## Task to carry out
Copy all the records exactly, but keep the pictures out of your version.

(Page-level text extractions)
□ □ □ □
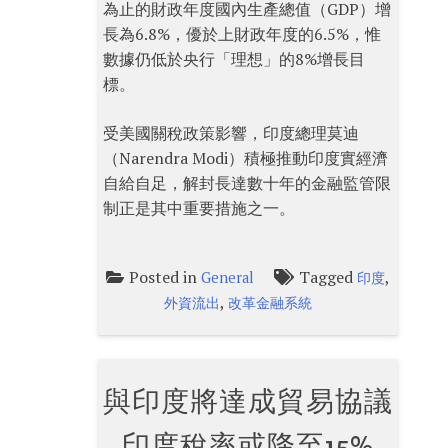
為止的財政年度國內生產總值（GDP）增
長為6.8%，優於上財政年度的6.5%，惟
數據仍低於央行「理想」的8%增長目
標。
受美國關稅政策影響，印度總理莫迪
（Narendra Modi）積極推動印度實經濟
自給自足，解封長達數十年的金融監管限
制正是其中重要措施之一。
Posted in
Tagged
,
General
印度
,
外資流出
改革金融系統
與印度將達成貿易協議
印度稅率或降至15%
□ □ □ □
## Solution for this exercise
為止的財政年度國內生產總值（GDP）增
長為6.8%，優於上財政年度的6.5%，惟
數據仍低於央行「理想」的8%增長目
標。
受美國關稅政策影響，印度總理莫迪
（Narendra Modi）積極推動印度實經濟
自給自足，解封長達數十年的金融監管限
制正是其中重要措施之一。
Posted in
Tagged
,
General
印度
,
外資流出
改革金融系統
與印度將達成貿易協議
印度稅率或降至15%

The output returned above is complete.